Highlights of the Impact:
- 80% of queries now complete in under 1 second, delivering near-instant access to enterprise metrics
- A 20+ TB semantic cube supports decision-making across the enterprise
- Hundreds of Excel users access governed data daily, minimizing IT support load
- Significant reduction in development time and manual data prep
- Consistent KPIs and definitions across departments, tools, and use cases
- Foundation in place for AI and NLQ, enabling future-ready innovation
The company’s new analytics stack supports faster time to insight, improved accuracy, and greater adoption of data-driven decision-making. Perhaps most importantly, it allows business users to work with trusted data in the tools they already use, without sacrificing governance or performance.
Unlocking the Power of Natural Language Query
As artificial intelligence reshapes how enterprises interact with data, this home improvement leader is ahead of the curve. The company is actively embedding natural language query capabilities into its analytics ecosystem, enabling employees to ask questions about their data in everyday language and instantly get accurate, governed answers.
Rather than relying on brittle natural language-to-SQL translations, the company routes queries from large language models (LLMs) directly to the AtScale semantic layer via API. This architecture ensures that AI-generated responses are based on the same curated and governed metrics used by human analysts.

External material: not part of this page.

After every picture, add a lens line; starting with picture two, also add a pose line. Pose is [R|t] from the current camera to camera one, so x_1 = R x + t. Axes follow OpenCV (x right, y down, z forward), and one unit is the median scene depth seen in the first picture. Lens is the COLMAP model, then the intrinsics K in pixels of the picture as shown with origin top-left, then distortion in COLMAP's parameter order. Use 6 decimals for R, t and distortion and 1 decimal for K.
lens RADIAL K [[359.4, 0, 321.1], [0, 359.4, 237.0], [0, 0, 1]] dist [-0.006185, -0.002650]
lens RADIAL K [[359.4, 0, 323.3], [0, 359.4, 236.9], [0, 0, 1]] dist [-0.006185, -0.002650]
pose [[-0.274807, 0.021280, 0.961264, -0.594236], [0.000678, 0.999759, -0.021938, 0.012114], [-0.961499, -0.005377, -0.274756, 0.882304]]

This approach increases trust in AI insights and enables compliance and audibility at scale, something critical in regulated and complex enterprise environments.
“We’ve tested many approaches. Natural language to our semantic layer is by far the most reliable and the best foundation for enterprise AI.”

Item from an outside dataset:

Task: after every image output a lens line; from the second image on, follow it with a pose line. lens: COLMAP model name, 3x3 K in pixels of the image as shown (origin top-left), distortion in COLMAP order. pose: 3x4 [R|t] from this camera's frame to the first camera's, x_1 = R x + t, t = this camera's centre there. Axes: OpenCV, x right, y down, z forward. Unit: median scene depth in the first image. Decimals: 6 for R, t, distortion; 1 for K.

— Sr. Director of Technology, Data & Analytics
Future-Proofing the Data Stack
What began as an effort to modernize legacy analytics infrastructure has evolved into a comprehensive data strategy. The organization’s implementation of AtScale is not just solving today’s reporting needs; it’s enabling tomorrow’s innovation.

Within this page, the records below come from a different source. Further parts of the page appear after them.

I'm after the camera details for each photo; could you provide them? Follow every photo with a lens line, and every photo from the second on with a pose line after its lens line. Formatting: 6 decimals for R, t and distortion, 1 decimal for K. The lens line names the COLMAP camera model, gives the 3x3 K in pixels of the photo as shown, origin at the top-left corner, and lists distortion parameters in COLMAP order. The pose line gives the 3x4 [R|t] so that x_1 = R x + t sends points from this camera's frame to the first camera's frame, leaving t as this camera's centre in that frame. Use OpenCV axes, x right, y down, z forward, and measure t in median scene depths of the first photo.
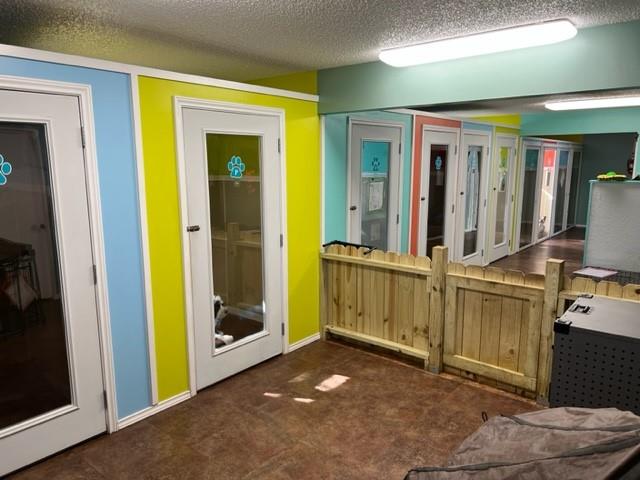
lens RADIAL K [[479.7, 0, 319.7], [0, 479.7, 241.1], [0, 0, 1]] dist [0.014503, -0.001639]
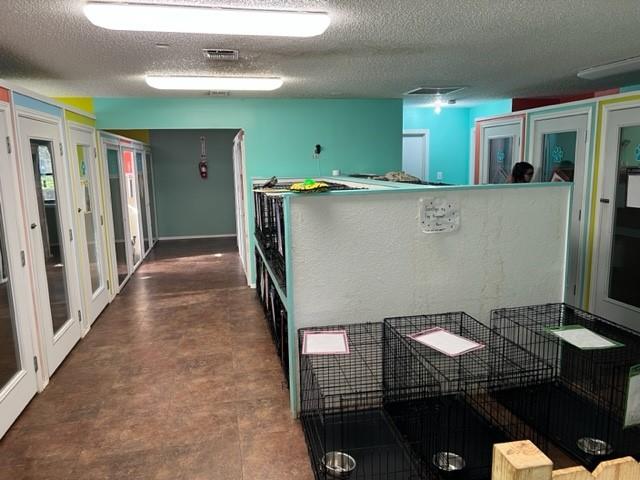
lens RADIAL K [[479.7, 0, 320.4], [0, 479.7, 240.1], [0, 0, 1]] dist [0.014503, -0.001639]
pose [[0.619705, -0.138519, 0.772514, 0.057824], [0.148129, 0.987254, 0.058196, -0.051671], [-0.770729, 0.078368, 0.632325, 0.312401]]
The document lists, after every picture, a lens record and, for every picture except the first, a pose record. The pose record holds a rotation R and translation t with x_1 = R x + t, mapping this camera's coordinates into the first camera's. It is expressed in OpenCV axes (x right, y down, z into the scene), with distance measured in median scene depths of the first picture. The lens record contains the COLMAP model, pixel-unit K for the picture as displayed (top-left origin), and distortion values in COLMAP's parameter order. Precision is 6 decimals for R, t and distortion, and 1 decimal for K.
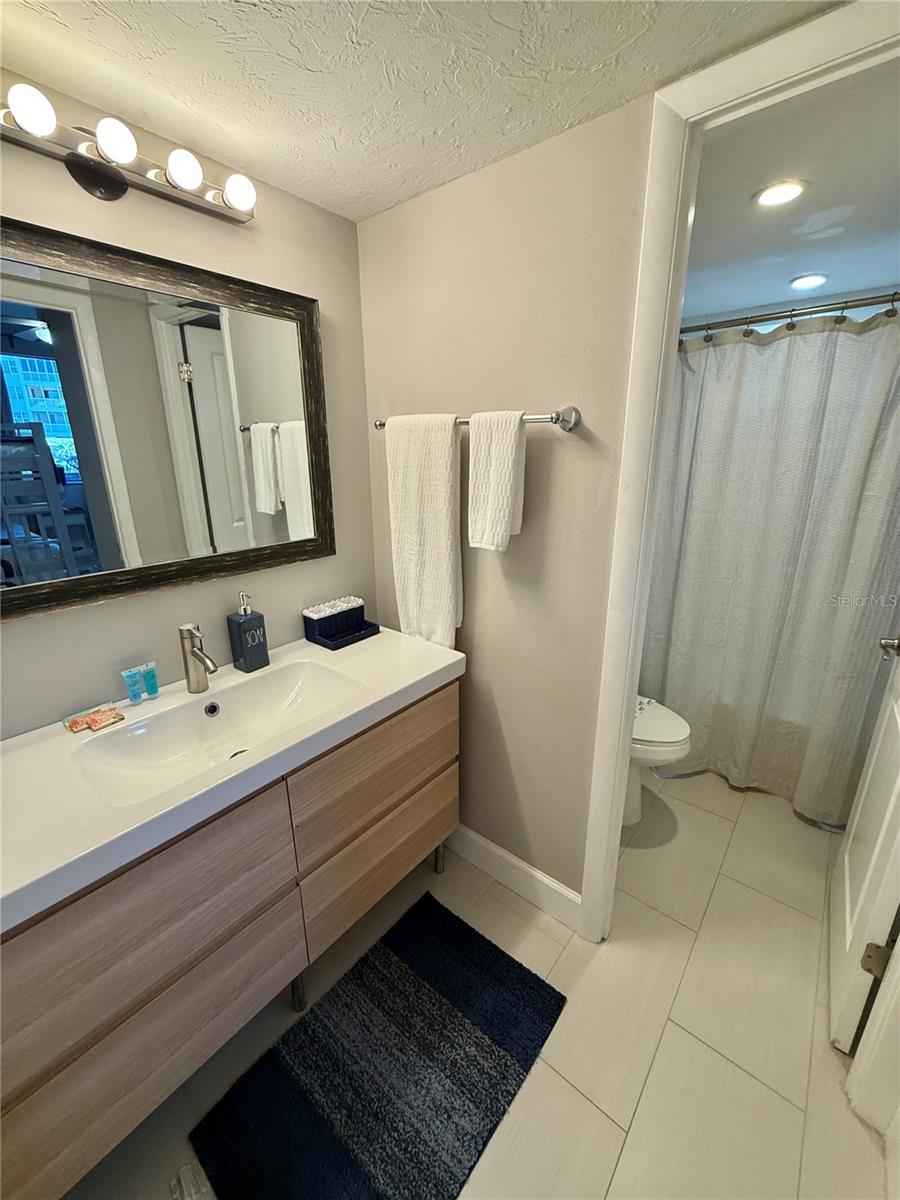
lens RADIAL K [[480.7, 0, 450.3], [0, 480.7, 597.1], [0, 0, 1]] dist [0.001776, -0.000104]
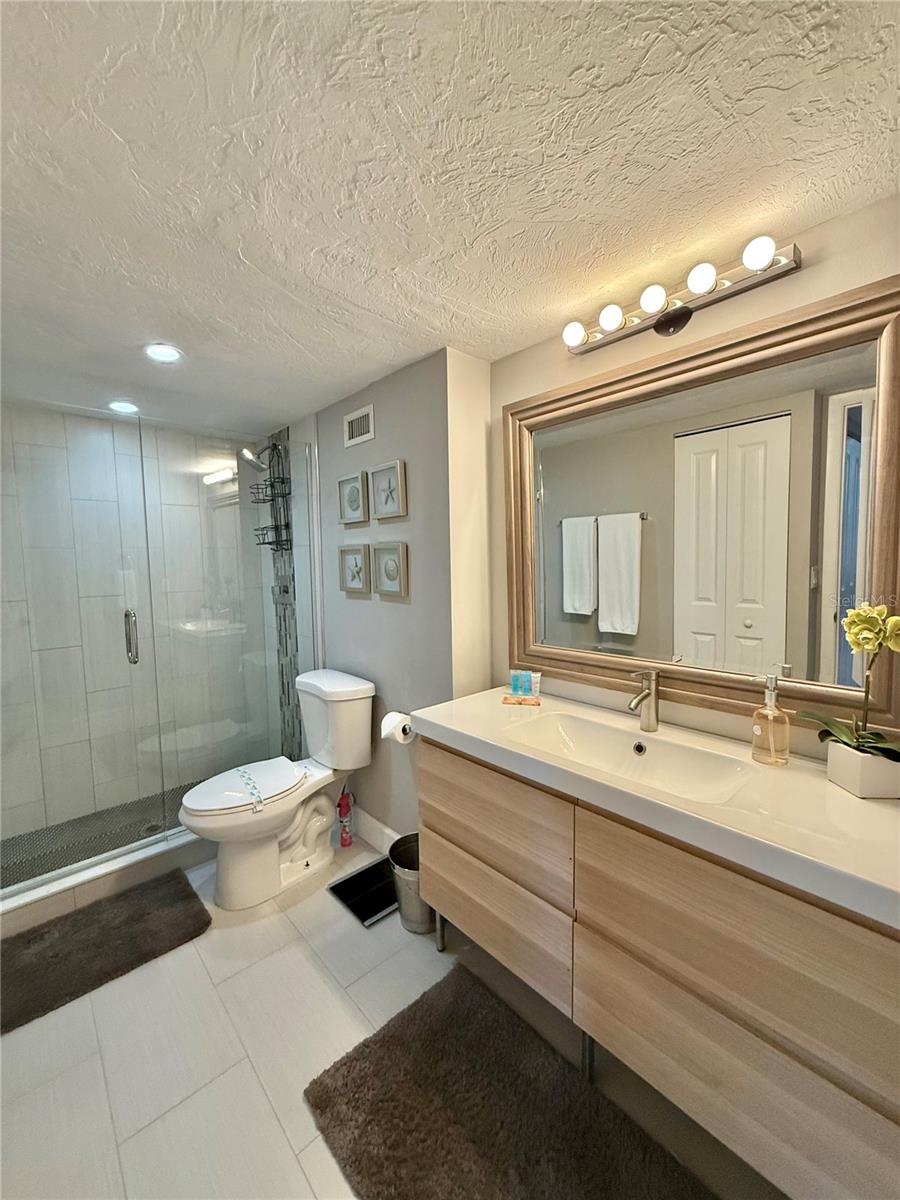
lens RADIAL K [[480.7, 0, 450.3], [0, 480.7, 597.1], [0, 0, 1]] dist [0.001776, -0.000104]
pose [[-0.130715, 0.102072, -0.986152, 0.703827], [-0.245264, 0.960439, 0.131920, -0.158026], [0.960604, 0.259111, -0.100509, 0.708574]]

By aligning AI tools, self-service platforms, and enterprise governance under a single semantic framework, the company has positioned itself to:
- Scale analytics across thousands of users
- Democratize access to insights
- Maintain metric consistency across all tools and channels
- Enable explainable and auditable AI
- Support real-time, intelligent decision-making
With AtScale, business and technical teams now speak the same language, literally and figuratively. Whether someone is building a pivot table in Excel or asking a chatbot for sales trends, they interact with the same trusted semantic layer.
Conclusion
This case study is a clear example of how leading enterprises can overcome the limitations of legacy systems and unlock their data’s full potential. AtScale’s semantic layer has delivered measurable impact across speed, scale, governance, and AI readiness for this home improvement giant.
The semantic layer now acts as the connective tissue between BigQuery and the enterprise’s most important use cases, from Excel-based financial modeling to AI-powered natural language querying. By centralizing business definitions and decoupling analytics from infrastructure, the company has built a data stack that is agile, secure, and ready for the future.
In a world where data is everywhere, the ability to define, trust, and consistently access it is a competitive advantage—and this retailer has found it in AtScale.